■ **REQUIRED WORK**
a. According to the homebrewing tips, what size pot is needed to boil an entire 5 gallon batch?
b. For each statement, answer yes or no according to the homebrewing tips, and quote the words that decide it: (i) The tips advise putting sugar into each bottle for natural carbonation. (ii) Two stage fermentation can be skipped. (iii) The cider recipe calls for champagne yeast.
═══ DOCUMENT SECTION
1 - an automatic dish washer makes a great bottle sterilizer as long as you have never ever, EVER put that evil liquid drying agent in it. Jet Dry and equivalent will ruin your beer.
2 - the simplest way to make a batch foolproof is to boil the entire batch. This does require an 8-10 gallon pot to make a 5 gallon batch. If you can't justify the big pot, get the biggest pot you can find and boil the extract and as much water as you can fit.
3 - A ten gallon pot full of boiling wort will cool pretty quick in a bathtub full of cold water, especially if you change the water a couple of times. Wort coolers are nice but the beginner can get away with hefting the pot in to the tub. The most critical time in your beers life is when it is cooling from boiling to pitching. That is when it is most susceptable to baddies getting in.
4 - never add sugar to boost specific gravity. You will end up with a brew that tastes terrible and gives you a hangover. This is probably THE most common mistake and has given homebrew a bad name.
5 - kegging sure makes the hobby easier but does add considerably to the cost. There is nothing wrong with fermenting in a plastic bucket with a spiggot (put a plastic bag over the spiggot and seal with a rubber band after you assemble the sanitized parts you ran through the dishwasher). Bottling is simple after fermentation completes. Just lift a bottle to the spiggot, turn the knob and fill the bottle.
6 - always prime the batch, not the bottle, if you are going to use natural bottle carbonation. The old books said to put a teaspoon of table sugar in each bottle. I sure had my share of poppers doing it that way.
7 - two stage fermentation sure helps reduce the amount of yeast in the bottle but can be skipped if you don't mind a little extra sludge.
Finally - my favorite foolproof brew?
Get yourself a gallon of unfiltered apple cider from the box store in a glass jar. Toss in a packet of champagne yeast and give it a shake. Stick a fermenation lock in a rubber cork on the top. Put it in a 5 gallon plastic bucket and leave it be for a month or two changing the water in the fermentation lock as needed the first few days. It WILL foam over and make a heck of a mess which is why it is in the plastic bucket and why you have to add water to the lock every so often. Wait for it to stop bubbling, then wait another week or so for it to clarify, then gently pour it into a clean jug. Put it in the fridge and enjoy.
I made mead once. It was ok but not my favorite. I made a few wheat beers and they are great during the summer. My favorite has got to be a nice mild brown. I find that most american homebrewers go for that over hopped microbrewery taste. Never understood the american fascination with preservatives. Hops were traditionally added to a beer as a preservative. IPA's are strongly hopped to survive the trip around the cape. I personally like a nice brown beer I can taste the malt and not have it overwhelmed by the hops.
══════
═══ ENTRIES PROVIDED
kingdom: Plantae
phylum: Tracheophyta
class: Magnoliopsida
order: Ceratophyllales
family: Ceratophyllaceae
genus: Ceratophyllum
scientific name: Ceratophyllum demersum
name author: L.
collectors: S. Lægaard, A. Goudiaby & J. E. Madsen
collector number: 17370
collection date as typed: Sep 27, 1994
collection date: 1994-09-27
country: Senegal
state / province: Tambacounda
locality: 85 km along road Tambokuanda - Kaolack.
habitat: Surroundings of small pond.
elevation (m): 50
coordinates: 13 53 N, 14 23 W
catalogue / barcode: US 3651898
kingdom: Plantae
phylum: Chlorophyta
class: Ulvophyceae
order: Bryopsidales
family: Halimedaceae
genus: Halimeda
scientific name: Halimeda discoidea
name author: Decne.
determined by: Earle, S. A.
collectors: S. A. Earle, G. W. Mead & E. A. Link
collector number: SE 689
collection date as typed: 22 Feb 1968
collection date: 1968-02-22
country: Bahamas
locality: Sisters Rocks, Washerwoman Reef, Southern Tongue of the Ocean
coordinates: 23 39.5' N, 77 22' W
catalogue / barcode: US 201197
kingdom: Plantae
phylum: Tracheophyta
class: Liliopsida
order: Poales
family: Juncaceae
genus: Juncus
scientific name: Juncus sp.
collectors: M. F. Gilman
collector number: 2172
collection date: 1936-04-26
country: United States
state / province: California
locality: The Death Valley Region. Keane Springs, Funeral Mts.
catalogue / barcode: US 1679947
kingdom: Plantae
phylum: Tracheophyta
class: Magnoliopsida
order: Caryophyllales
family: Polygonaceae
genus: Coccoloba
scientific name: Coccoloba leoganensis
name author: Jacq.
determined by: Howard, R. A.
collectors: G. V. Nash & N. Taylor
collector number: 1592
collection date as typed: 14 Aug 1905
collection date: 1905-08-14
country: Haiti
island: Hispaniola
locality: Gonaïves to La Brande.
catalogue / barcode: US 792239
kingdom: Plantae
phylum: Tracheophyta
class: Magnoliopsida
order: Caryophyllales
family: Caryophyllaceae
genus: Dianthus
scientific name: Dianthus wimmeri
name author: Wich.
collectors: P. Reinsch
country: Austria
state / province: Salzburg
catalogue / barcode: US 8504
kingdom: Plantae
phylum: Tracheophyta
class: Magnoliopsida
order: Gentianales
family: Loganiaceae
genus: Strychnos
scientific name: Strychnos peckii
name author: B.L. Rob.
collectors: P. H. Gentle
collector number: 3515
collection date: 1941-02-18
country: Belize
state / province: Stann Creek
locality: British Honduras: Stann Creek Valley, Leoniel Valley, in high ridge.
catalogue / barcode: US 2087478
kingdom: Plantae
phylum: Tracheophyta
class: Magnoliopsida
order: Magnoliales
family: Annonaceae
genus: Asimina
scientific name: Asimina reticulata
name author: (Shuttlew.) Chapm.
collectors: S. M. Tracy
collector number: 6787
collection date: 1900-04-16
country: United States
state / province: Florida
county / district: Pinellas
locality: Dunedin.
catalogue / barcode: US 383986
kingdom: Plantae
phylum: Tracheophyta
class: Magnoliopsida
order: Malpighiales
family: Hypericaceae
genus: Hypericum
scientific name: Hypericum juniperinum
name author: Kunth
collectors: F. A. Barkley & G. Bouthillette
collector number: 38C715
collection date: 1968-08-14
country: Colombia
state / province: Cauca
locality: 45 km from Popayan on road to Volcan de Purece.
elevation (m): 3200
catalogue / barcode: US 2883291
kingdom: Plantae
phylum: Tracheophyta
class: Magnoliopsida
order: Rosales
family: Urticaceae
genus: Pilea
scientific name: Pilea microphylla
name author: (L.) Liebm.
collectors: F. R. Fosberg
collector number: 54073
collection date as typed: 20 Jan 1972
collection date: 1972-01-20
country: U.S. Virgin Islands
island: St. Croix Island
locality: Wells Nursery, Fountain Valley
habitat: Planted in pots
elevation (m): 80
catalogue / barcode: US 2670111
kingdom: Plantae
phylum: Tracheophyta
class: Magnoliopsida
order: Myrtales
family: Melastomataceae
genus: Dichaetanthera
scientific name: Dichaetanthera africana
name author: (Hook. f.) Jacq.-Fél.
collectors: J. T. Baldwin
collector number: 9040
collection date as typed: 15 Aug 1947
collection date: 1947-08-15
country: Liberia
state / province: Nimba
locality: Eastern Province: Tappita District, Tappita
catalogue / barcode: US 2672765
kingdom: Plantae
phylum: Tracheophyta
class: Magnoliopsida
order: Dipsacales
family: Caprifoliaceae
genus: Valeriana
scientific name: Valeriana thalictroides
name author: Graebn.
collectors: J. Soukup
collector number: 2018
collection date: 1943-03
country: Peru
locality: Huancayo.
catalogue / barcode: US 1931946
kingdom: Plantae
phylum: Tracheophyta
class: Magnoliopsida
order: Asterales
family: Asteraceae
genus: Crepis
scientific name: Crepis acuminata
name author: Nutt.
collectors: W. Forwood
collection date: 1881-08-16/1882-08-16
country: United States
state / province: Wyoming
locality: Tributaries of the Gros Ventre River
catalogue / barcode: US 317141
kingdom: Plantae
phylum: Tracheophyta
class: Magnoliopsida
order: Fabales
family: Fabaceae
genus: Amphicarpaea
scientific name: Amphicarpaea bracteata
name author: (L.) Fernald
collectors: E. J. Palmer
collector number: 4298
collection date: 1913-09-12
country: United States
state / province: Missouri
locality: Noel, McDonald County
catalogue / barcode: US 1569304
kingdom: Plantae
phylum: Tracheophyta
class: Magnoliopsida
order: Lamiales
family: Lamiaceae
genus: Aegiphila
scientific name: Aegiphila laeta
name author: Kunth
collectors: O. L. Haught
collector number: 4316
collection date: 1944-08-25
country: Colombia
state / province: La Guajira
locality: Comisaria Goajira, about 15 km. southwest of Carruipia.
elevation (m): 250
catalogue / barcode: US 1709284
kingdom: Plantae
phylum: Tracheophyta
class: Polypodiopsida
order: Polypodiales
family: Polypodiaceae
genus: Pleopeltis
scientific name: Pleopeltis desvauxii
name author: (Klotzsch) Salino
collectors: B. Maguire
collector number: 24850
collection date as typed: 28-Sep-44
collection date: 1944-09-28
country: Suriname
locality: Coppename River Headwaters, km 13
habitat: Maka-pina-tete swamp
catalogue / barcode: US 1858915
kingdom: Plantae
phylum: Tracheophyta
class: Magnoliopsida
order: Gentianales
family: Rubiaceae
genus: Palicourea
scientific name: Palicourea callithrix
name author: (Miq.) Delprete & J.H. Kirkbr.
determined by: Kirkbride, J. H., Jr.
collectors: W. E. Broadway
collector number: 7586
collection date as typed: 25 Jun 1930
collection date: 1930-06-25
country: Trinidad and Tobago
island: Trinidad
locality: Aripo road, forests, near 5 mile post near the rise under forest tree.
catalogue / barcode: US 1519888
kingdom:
══════
■ **TASK ANSWERS**
a. An 8-10 gallon pot.

b.
(i) No: "always prime the batch, not the bottle, if you are going to use natural bottle carbonation."
(ii) Yes: "can be skipped if you don't mind a little extra sludge."
(iii) Yes: "Toss in a packet of champagne yeast and give it a shake."